* _Quoted passage_:
There were some heated arguments about pest control, my wife preferring the catch and release option (Tupperware container at the ready) over bludgeoning with the baseball bat.
My son arrived on Christmas day, and not a moment too soon. By that time my wife and I had started bickering about how many lemon slices to wedge into the gin and tonic. There were two particularly sweltering days when the temperature topped 40°C.
And predictably, on those two days my trusty bakkie suffered two punctured tyres. There is nothing quite like jacking a car up in soft sand and lugging around heavy off-road tyres.
In between these exertions, I did get time to reflect and reassess my investment strategy. I’ll be frank in not being able to claim any great scores over three decades of investing. Intense self-scrutiny would put that down to a lack of patience. And, of course, not learning from my mistakes — something I only seem to manage when I have a bat and ball in hand.
I famously took profit on Naspers when it more than doubled from R18 to R42. I did the same with Richemont some years back — and with Hosken Consolidated Investments (HCI) and Sasol (both during their respective Covid collapses). There are still perplexing questions. Should I not have taken profit at Brait and Kore Potash?
Perhaps I am best suited for investments I can practically not exit — such as unlisted whisky business Capevin, which appears to be reaching an intriguing juncture with Campari emerging as a significant shareholder (alongside Remgro).
So entering the new year, I am trying my level best to invest in counters I won’t get shaken out of by short-term setbacks. So far, I have started building holdings in AB InBev, Reinet, Grindrod, Prosus (a post-list purchase) and Sasol with Bidcorp, HCI, Remgro, African Rainbow Minerals, Oceana Group, AECI and the JSE on my watch list.
I’m now 16.5% up on Sasol. This is certainly a better short-term outcome than I could have reasonably expected. But I will resist capitulating.
While I’m positioning myself in earnest for the long-term winner (with my Nasdaq-verskrik son scoffing “At your ripe old age?”), there are developments that can sorely test such a resolve.
Our Hot Stocks cover story illustrates some seriously impressive returns from selected local stocks; Argent Industrial, with an 80%-plus gain, was the one that really caught my eye.
But that’s pedestrian compared with statistics released around the top-performing meme coins for 2024. According to data from kryptocasinos.com (I kid you not), Just a Chill Guy was the top-performing meme coin with a 52,004% increase. Second-placed Andy managed a 47,000% increase, and Degen was a distant third with a 42,318% gain.
My meme coin touchstone remains Fartcoin, which I see now carries a market value of $710m, or R13.5bn. That’s twice the market value of perennially profitable industrial sector stalwart Hudaco, and almost the same market size as heavyweight asset manager Coronation.
More succinctly, Fartcoin is worth more than the combined market value of gaming giant Sun International and fintech business Capital Appreciation.
Maybe I’m being too dismissive about Fartcoin. The authoritative Wikipedia notes: “Fartcoin is a meme coin on the Solana blockchain created by an anonymous developer on October 18 2024 in reference to the discussion of the ideal meme coin by a fine-tuned AI large language model called Truth Terminal. The rise of Fartcoin surfaces the ability of AI to relate to humans through culture and humour by garnering organic attention and virality on social media platforms and the impacts of combining AI with speculative financial instruments such as cryptocurrency.”
Well, alrighty then! Not surprisingly, when my entrepreneurial daughter and her creative boyfriend — fresh from their matric rage holiday — got wind of some of the astounding meme coin gains in 2024, they set about planning their own meme coin using our beloved Dexter to cash in on the (bizarre) clamouring for canine coins such as Dogecoin, dogwifhat, Shiba Inu, Ski Mask Dog, CorgiAI, Winnie the Poodle and so on.
I think their Dexibooi on Motorbike coin — as envisaged in the accompanying illustration — has enormous potential ... once they lay their hands on the $60,000-odd needed for launching.

* _Dataset_:
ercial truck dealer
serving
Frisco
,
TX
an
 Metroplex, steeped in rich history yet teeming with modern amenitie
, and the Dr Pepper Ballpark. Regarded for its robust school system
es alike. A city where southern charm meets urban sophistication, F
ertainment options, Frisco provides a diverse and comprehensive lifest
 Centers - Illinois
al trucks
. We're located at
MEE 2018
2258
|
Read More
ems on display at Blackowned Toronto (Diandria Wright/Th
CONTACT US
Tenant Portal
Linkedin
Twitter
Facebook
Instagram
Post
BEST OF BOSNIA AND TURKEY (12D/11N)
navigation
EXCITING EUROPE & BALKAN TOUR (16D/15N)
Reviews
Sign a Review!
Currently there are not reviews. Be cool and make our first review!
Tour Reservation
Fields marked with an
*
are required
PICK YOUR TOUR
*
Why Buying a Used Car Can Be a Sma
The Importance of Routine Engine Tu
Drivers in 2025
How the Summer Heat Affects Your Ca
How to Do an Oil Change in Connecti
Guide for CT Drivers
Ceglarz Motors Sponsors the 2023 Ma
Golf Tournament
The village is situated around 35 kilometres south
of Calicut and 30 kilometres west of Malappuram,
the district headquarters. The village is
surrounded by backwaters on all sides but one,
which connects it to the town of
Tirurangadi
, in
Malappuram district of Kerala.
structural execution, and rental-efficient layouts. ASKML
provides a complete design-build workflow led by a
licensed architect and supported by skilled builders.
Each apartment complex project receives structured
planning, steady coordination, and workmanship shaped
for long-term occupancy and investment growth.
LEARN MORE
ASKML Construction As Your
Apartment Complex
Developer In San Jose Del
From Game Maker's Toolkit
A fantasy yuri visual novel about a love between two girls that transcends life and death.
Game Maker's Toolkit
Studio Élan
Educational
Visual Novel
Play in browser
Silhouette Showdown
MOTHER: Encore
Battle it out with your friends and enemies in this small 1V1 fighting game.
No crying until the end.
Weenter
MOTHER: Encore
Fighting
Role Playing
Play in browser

* * *

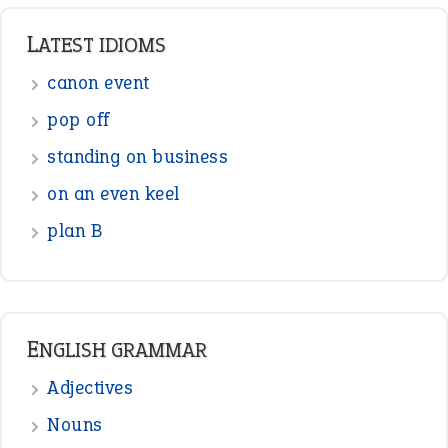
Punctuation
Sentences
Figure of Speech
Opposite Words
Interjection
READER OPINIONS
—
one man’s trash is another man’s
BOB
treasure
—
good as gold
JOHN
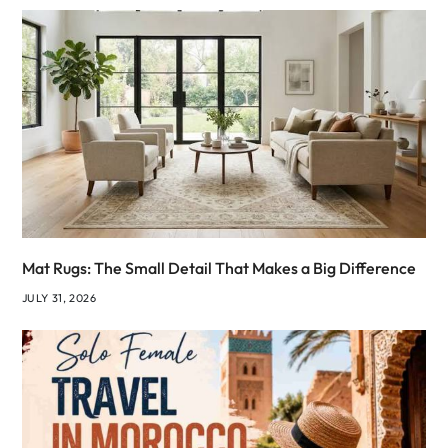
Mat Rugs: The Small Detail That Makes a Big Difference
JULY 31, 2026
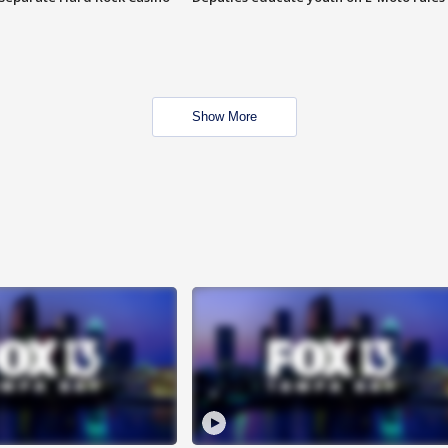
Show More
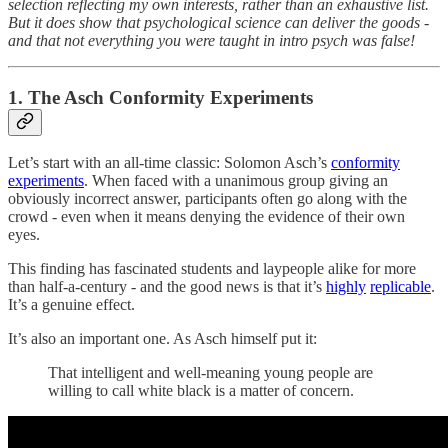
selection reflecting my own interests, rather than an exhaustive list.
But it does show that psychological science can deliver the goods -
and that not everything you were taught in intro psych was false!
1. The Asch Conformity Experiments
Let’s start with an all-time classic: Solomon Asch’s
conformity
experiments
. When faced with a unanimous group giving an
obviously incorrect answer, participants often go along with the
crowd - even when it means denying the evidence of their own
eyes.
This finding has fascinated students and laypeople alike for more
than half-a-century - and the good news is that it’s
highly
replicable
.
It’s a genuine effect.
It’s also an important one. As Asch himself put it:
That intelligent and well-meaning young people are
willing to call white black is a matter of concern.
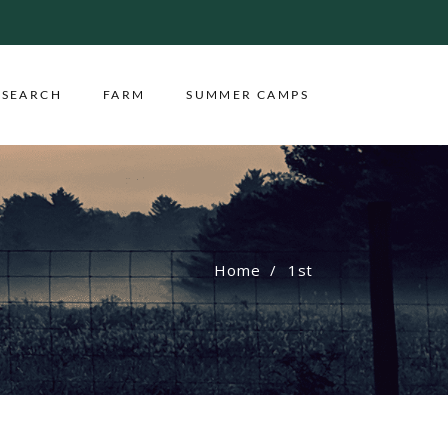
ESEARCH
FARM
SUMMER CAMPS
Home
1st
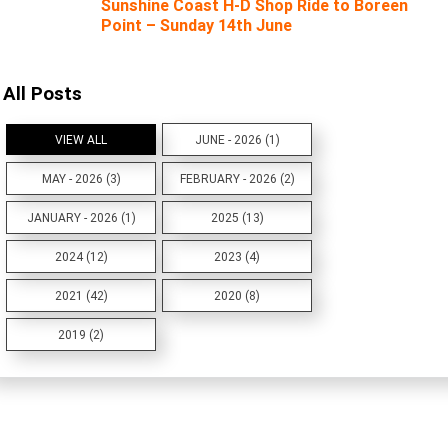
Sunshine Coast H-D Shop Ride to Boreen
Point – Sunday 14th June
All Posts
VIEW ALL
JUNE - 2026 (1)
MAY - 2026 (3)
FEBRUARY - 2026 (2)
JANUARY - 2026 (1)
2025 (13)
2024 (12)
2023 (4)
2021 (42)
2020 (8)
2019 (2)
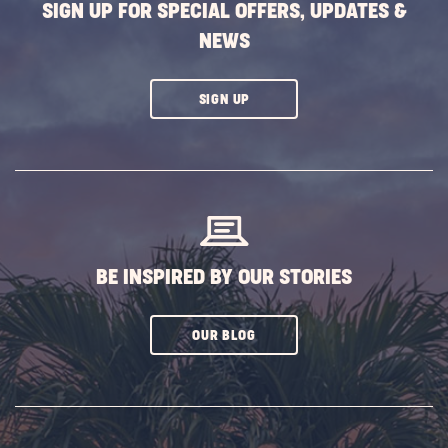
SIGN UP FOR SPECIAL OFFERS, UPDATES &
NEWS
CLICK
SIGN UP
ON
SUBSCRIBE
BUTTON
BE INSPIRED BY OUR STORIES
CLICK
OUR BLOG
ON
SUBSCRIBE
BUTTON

* _Your instructions_: Copy the part of the investment column that begins with "I’m now 16.5%" and continues up to and including "caught my eye.".

* _Response area_:
I’m now 16.5% up on Sasol. This is certainly a better short-term outcome than I could have reasonably expected. But I will resist capitulating.
While I’m positioning myself in earnest for the long-term winner (with my Nasdaq-verskrik son scoffing “At your ripe old age?”), there are developments that can sorely test such a resolve.
Our Hot Stocks cover story illustrates some seriously impressive returns from selected local stocks; Argent Industrial, with an 80%-plus gain, was the one that really caught my eye.